╭─ Recorded information

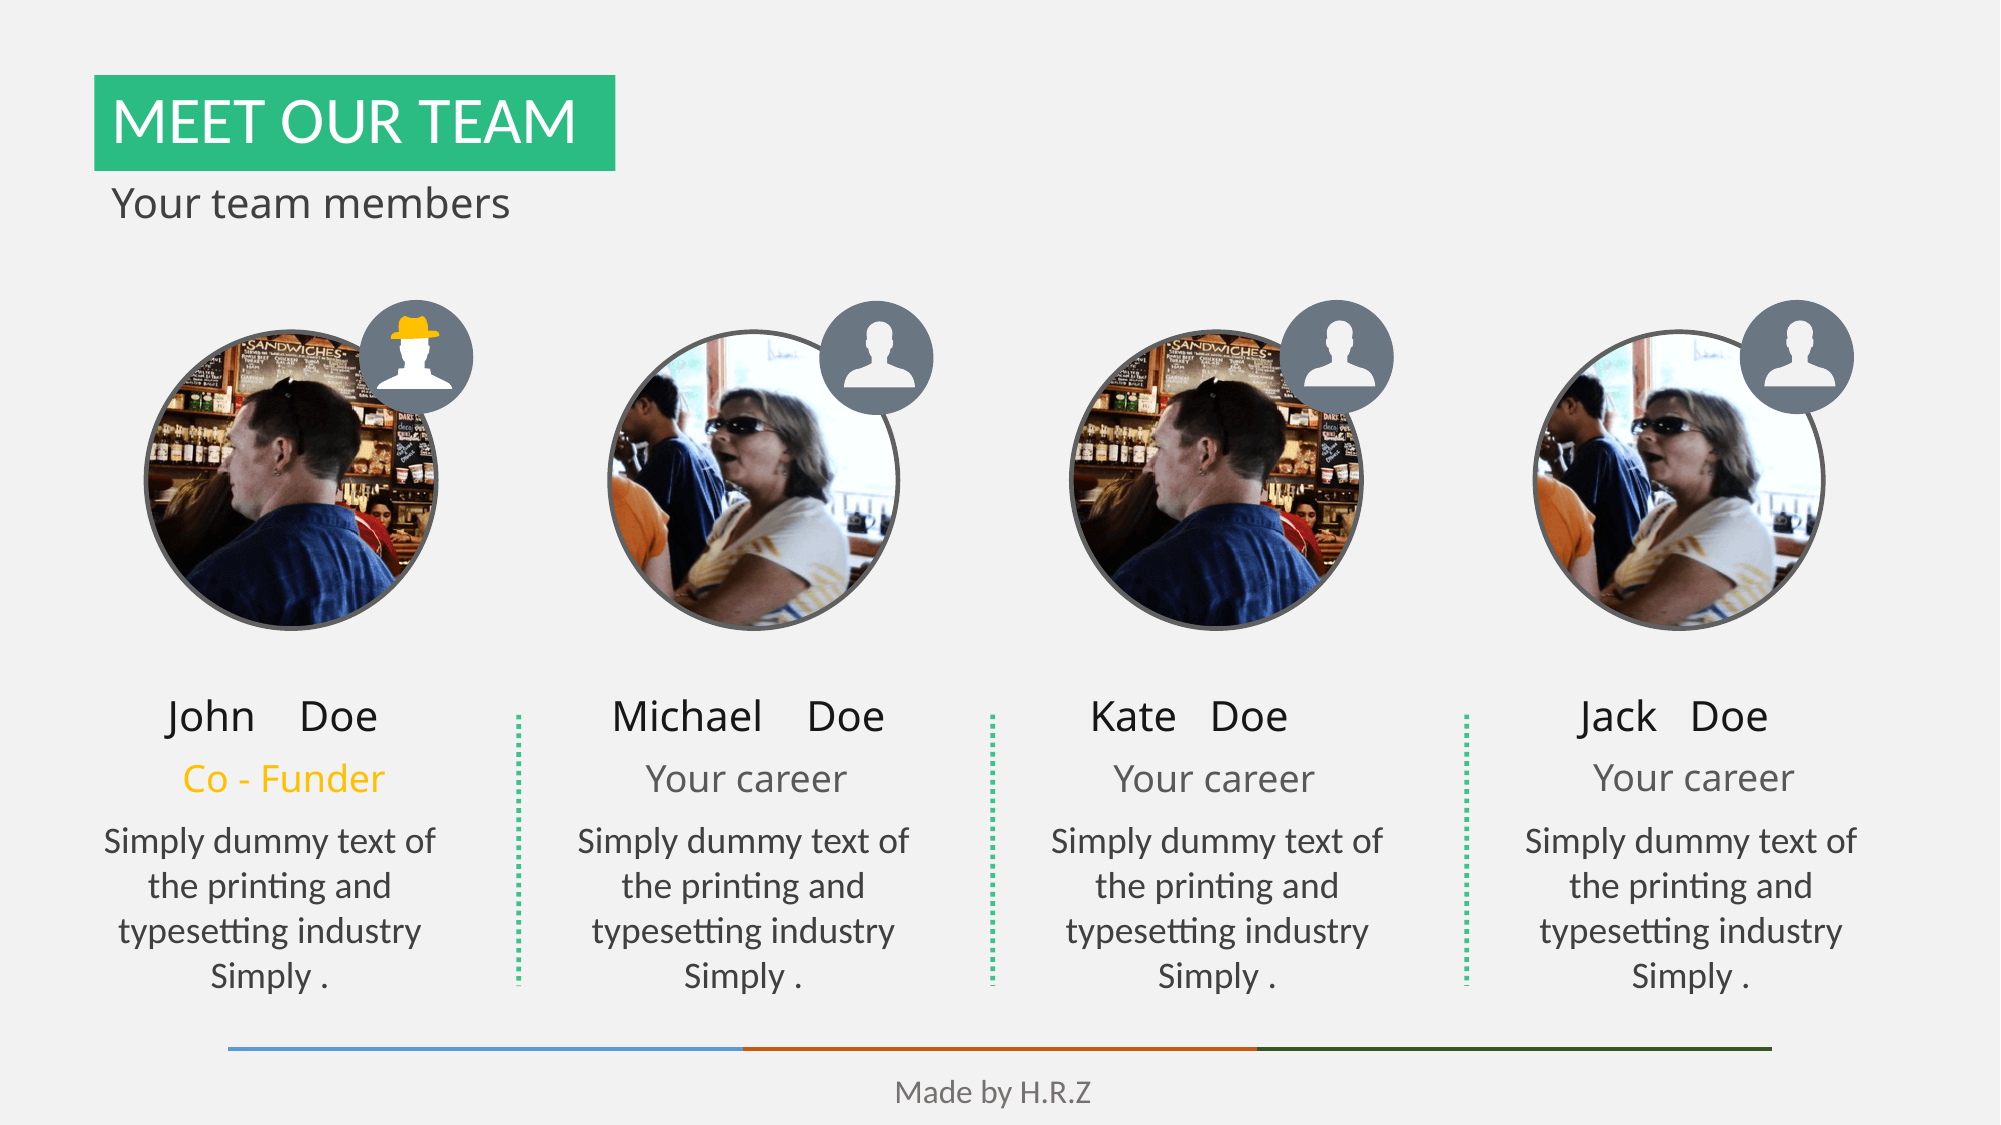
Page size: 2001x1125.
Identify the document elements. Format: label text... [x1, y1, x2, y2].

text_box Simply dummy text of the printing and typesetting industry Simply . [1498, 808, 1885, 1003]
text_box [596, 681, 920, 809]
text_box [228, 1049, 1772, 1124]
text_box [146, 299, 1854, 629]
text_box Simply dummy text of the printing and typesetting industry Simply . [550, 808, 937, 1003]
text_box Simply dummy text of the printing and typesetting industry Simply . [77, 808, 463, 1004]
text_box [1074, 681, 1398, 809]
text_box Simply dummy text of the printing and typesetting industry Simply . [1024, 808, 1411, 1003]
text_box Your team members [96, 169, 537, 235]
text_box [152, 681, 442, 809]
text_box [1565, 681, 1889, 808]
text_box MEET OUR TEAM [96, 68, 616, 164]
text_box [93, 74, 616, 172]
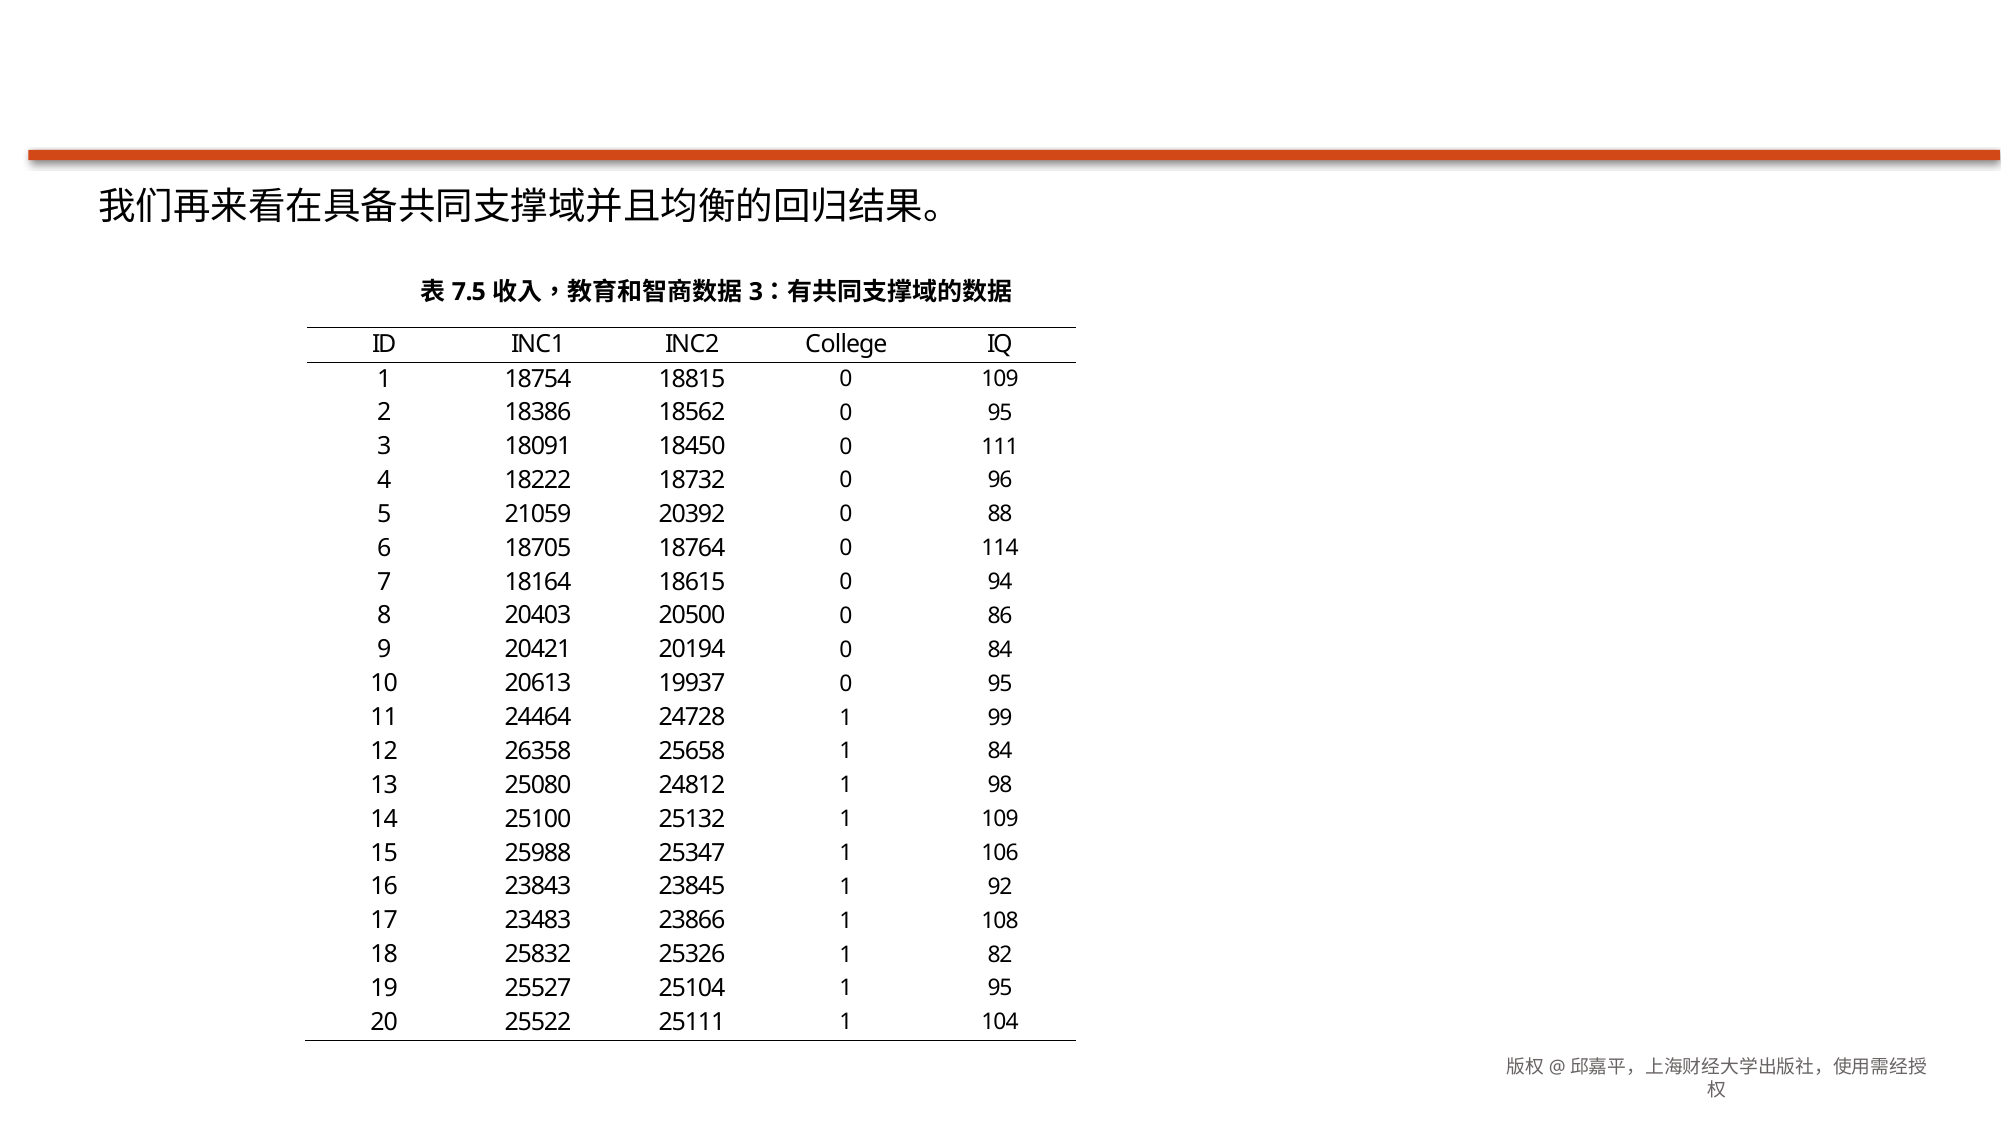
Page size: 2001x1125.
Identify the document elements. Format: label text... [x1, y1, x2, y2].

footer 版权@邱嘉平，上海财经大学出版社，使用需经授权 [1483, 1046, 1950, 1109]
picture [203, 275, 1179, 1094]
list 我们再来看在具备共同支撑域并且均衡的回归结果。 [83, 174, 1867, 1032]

╰─

Task - Only the lines from the one containing "text_box [596, 681, 920, 809]" through the last line of the records above should be repeated, exactly and without pictures.

Solution to the exercise -
text_box [596, 681, 920, 809]
text_box [228, 1049, 1772, 1124]
text_box [146, 299, 1854, 629]
text_box Simply dummy text of the printing and typesetting industry Simply . [550, 808, 937, 1003]
text_box Simply dummy text of the printing and typesetting industry Simply . [77, 808, 463, 1004]
text_box [1074, 681, 1398, 809]
text_box Simply dummy text of the printing and typesetting industry Simply . [1024, 808, 1411, 1003]
text_box Your team members [96, 169, 537, 235]
text_box [152, 681, 442, 809]
text_box [1565, 681, 1889, 808]
text_box MEET OUR TEAM [96, 68, 616, 164]
text_box [93, 74, 616, 172]
Page size: 2001x1125.
Identify the document elements. Format: label text... [x1, y1, x2, y2].

footer 版权@邱嘉平，上海财经大学出版社，使用需经授权 [1483, 1046, 1950, 1109]
picture [203, 275, 1179, 1094]
list 我们再来看在具备共同支撑域并且均衡的回归结果。 [83, 174, 1867, 1032]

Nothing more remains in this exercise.